Recent email campaigns have become conduits for the distribution of DanaBot malware, employing two distinct tactics: exploiting equation editor vulnerabilities within document attachments and embedding external links. These emails masquerade as job applications, tricking users into opening malicious Word documents that initiate the DanaBot infection process. Detected by Endpoint Detection and Response (EDR) systems, the malware’s sophisticated approach involves a series of processes, including PowerShell scripts and self-injection techniques, to establish persistence and execute malicious activities on infected systems.
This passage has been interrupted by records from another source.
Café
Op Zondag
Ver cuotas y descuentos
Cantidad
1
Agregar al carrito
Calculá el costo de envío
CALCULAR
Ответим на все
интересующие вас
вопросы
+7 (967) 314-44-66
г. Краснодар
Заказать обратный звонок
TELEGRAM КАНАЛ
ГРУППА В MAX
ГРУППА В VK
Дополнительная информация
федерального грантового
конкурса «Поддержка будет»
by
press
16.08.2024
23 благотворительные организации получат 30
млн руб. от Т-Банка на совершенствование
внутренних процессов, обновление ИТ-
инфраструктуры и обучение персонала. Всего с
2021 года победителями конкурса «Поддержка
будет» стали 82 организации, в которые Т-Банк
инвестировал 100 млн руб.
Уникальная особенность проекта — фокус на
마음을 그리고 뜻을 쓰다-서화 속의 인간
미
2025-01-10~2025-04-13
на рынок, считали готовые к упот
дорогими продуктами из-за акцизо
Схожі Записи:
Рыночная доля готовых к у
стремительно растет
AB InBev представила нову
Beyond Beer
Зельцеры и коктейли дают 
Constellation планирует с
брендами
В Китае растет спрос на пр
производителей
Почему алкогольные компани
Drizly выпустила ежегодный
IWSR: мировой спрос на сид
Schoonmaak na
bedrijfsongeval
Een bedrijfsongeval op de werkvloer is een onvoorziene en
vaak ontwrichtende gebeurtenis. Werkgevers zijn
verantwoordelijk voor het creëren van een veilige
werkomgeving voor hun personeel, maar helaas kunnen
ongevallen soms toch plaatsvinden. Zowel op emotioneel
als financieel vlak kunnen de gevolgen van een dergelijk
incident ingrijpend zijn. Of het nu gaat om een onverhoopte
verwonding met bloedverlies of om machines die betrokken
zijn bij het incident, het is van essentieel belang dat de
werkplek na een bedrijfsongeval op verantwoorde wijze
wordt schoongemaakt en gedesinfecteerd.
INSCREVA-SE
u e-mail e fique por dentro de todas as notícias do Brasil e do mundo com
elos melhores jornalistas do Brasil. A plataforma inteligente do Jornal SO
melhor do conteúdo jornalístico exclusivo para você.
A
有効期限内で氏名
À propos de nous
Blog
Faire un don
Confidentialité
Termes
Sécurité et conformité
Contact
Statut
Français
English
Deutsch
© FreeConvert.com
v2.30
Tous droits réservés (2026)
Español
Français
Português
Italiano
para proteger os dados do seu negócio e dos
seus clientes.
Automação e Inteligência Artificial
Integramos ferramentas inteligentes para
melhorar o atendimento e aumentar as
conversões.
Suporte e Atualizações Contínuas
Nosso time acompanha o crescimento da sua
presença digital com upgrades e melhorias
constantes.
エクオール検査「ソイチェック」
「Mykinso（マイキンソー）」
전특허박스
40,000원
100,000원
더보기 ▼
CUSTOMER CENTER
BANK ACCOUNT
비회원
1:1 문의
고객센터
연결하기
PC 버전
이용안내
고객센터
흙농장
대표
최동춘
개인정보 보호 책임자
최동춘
Despite efforts to obfuscate its presence, the malware’s activities post-infection pose significant risks, including capturing screenshots, stealing sensitive information, and pilfering browser account credentials.
Analysis of the email campaign’s modus operandi reveals a multi-stage infection process orchestrated by DanaBot, designed to exploit vulnerabilities in both document formats and user behavior. Through encoded CMD commands executed via malicious macros, DanaBot initiates the download of its payload from a command-and-control server, evading detection by leveraging rundll32.exe and shell32.dll functionalities. Furthermore, the malware’s ability to operate autonomously post-infection without consistent communication with its C2 server highlights its stealthy nature, allowing it to carry out nefarious activities discreetly.
Incidents involving potential DanaBot infections have been flagged by security systems, indicating attempts at scripting and malware execution within compromised environments. Suspicious files, primarily DOCX and DOTM formats, have been identified, with associated indicators of compromise (IOCs) pointing to the presence of the DanaBot Trojan. The discovery underscores the importance of robust security measures and ongoing vigilance to detect and mitigate the evolving threats posed by malware campaigns, particularly those leveraging sophisticated techniques to evade detection and infiltrate systems.